4 thoughts on “Post Partum Nutrition and Herbs

  1. Hi Shenika,
    Healing prolapsed uterus is a process that will require time and a lot of diligence. Thankfully, there are many herbs that are astringent and tonifying that can help a prolapsed uterus, such as white oak bark, partridge berry (squaw vine), lady’s mantle, red raspberry leaf, among many others. Sitz baths would be really useful here.
    It would also be beneficial to use warm castor oil packs, elevate your pelvis (yoga would be great for re-alignment) and seek out a Maya Abdominal Massage practitioner who are trained in gently repositioning the uterus after birth.
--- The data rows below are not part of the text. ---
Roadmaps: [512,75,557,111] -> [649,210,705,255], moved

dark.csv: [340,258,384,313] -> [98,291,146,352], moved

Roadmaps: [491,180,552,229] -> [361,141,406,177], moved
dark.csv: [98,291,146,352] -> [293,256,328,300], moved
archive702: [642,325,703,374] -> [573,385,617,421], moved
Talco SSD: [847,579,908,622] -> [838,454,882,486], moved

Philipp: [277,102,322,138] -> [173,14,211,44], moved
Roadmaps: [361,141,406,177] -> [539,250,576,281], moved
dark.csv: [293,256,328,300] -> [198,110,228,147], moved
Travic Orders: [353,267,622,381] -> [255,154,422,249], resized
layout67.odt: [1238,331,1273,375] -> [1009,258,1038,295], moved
Acupuncture would be helpful too. All in all, a lot of practices combined with continuity can be of service. If you would like to PM me we can speak further. Blessings.

  2. Julia

    Are All those herbs ok to use when breastfeeding? I know it will all go thru the mothers milk and the last thing I would wanna do is to harm my baby by taking care of myself. I know so many herbs are not FDA approved. I know that doesn’t mean anything but how can i know for sure its going to be safe for the baby?

    I just ordered herbs to make a postpartum tea and i was wondering if i could get help to know the proportions and how to put them together to make it safe. I have Nettle, Alflafa, Red Raspberry leaf, Vervain, Motherwort, Skullcap.

    I appreciate any advice and help :)

  3. Hi Julia,

    The herbs mentioned above, I would like to clarify, I meant for EXTERNAL use, in a sitz bath.
    Some of them are fine internally for breastfeeding, but others are too astringent which may not be compatible with supporting the flow of milk!

    However, the postpartum tea with nettles, alfalfa, red raspberry leaf, vervain, motherwort and skullcap are all nourishing and tonifying herbs, and some nervines that help keep us on a nice even keel emotionally, which is helpful both for mama and baby.
    These teas are drunk in small enough quantities that the amount that passes through to baby should not be too strong or overwhelming.
    Saying that, you are the best judge of your own body and baby. Watch and see if there is any adverse reaction and then simply stop drinking it. Perhaps reintroduce it again after a week and see if it indeed is provoking a response. Most likely these herbs will all just increase your minerals and vitamins and calm.
    Enjoy! And please get in touch further if you have any more questions!